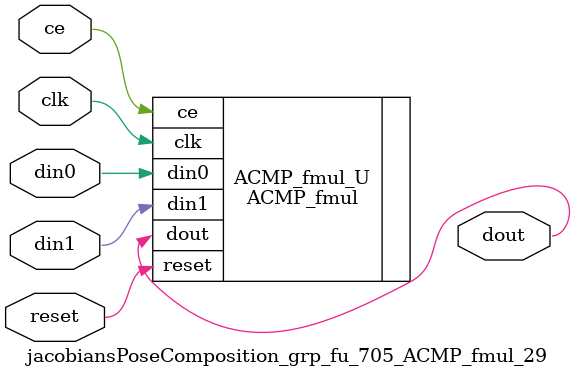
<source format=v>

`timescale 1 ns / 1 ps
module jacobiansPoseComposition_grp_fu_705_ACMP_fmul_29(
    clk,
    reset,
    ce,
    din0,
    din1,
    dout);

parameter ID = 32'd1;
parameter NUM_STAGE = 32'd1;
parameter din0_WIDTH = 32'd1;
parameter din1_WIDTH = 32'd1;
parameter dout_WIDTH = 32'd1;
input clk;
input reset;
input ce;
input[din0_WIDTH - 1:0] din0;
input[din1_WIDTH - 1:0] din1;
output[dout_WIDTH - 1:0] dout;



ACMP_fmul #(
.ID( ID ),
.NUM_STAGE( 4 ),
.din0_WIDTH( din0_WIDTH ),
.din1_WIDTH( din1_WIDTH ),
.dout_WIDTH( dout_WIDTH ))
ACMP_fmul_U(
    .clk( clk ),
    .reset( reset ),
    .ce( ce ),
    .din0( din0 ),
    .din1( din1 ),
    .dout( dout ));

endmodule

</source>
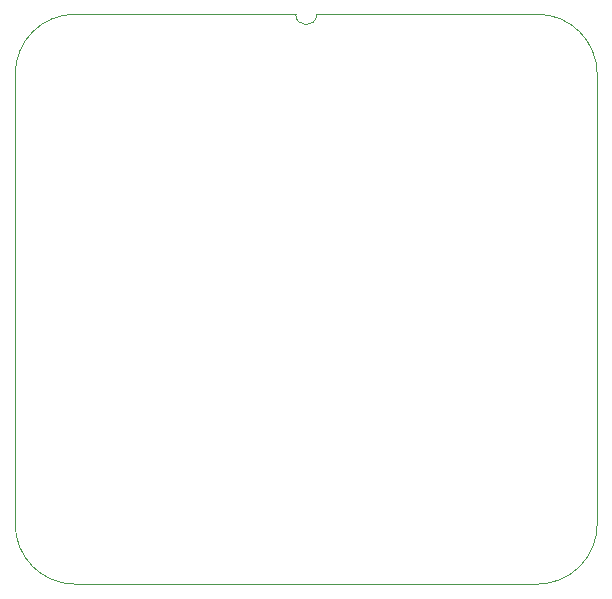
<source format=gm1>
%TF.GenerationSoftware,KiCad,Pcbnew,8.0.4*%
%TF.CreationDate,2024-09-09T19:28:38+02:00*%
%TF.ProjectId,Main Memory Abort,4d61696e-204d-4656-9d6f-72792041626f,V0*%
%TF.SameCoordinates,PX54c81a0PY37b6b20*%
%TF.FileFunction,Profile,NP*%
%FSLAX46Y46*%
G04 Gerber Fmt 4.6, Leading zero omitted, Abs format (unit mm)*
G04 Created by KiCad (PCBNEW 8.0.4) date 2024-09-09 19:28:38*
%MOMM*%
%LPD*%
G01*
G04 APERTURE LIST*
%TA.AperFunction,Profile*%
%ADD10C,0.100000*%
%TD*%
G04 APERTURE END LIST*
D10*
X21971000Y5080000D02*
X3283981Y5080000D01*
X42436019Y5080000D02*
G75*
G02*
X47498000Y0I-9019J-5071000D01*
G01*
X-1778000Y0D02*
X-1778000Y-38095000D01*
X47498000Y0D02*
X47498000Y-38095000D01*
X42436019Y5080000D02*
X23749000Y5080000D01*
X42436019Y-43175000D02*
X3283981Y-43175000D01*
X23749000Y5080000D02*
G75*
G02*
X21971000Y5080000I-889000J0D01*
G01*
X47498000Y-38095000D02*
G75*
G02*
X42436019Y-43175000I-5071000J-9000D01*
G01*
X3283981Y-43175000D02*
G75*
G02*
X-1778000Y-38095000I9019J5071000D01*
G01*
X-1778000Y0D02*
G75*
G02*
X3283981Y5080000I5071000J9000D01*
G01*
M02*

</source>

...

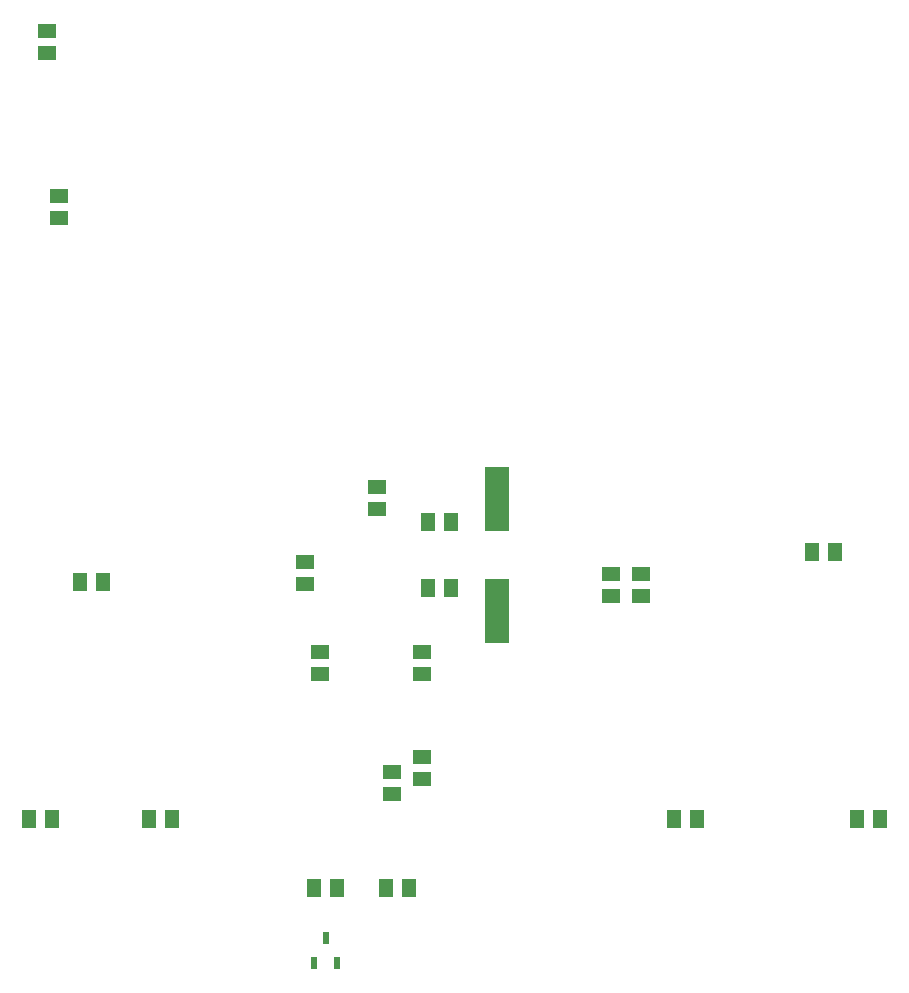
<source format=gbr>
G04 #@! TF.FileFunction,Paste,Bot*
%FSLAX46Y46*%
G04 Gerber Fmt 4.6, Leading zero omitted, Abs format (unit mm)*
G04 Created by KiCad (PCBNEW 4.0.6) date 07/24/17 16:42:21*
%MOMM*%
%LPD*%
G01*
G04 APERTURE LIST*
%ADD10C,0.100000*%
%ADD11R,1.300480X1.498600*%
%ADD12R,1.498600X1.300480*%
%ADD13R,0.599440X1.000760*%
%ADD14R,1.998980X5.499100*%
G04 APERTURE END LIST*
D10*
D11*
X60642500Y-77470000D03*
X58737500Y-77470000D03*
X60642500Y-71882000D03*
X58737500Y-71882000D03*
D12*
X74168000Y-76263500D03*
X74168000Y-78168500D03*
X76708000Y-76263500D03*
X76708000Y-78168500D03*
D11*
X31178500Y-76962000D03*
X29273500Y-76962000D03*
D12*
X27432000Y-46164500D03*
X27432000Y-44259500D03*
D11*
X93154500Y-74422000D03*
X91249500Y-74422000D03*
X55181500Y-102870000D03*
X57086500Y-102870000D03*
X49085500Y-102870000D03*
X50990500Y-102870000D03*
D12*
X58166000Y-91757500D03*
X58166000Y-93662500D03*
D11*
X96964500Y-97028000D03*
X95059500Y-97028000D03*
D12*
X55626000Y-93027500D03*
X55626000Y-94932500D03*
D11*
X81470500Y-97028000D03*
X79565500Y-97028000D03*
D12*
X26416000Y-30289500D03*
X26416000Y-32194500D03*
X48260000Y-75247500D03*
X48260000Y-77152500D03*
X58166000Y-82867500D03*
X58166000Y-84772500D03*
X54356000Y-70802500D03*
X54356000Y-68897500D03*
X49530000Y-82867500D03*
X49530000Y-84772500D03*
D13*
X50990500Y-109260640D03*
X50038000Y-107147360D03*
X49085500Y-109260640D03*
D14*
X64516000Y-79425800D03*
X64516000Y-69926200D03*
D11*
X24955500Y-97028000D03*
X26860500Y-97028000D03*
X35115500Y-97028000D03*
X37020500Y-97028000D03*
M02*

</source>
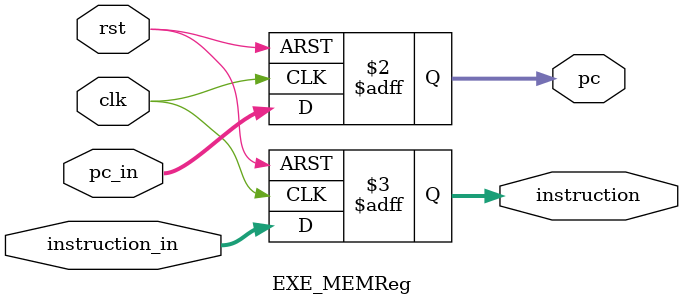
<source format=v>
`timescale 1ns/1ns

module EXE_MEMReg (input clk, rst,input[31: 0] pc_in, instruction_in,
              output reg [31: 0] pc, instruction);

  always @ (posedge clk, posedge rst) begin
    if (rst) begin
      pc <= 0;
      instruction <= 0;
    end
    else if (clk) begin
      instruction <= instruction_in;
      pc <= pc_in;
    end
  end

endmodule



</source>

### Prompt
Copy out only the lines above from the one with "X26416000Y-30289500D03*" to the one with "X35115500Y-97028000D03*", inclusive, exactly as they stand.

### Task output
X26416000Y-30289500D03*
X26416000Y-32194500D03*
X48260000Y-75247500D03*
X48260000Y-77152500D03*
X58166000Y-82867500D03*
X58166000Y-84772500D03*
X54356000Y-70802500D03*
X54356000Y-68897500D03*
X49530000Y-82867500D03*
X49530000Y-84772500D03*
D13*
X50990500Y-109260640D03*
X50038000Y-107147360D03*
X49085500Y-109260640D03*
D14*
X64516000Y-79425800D03*
X64516000Y-69926200D03*
D11*
X24955500Y-97028000D03*
X26860500Y-97028000D03*
X35115500Y-97028000D03*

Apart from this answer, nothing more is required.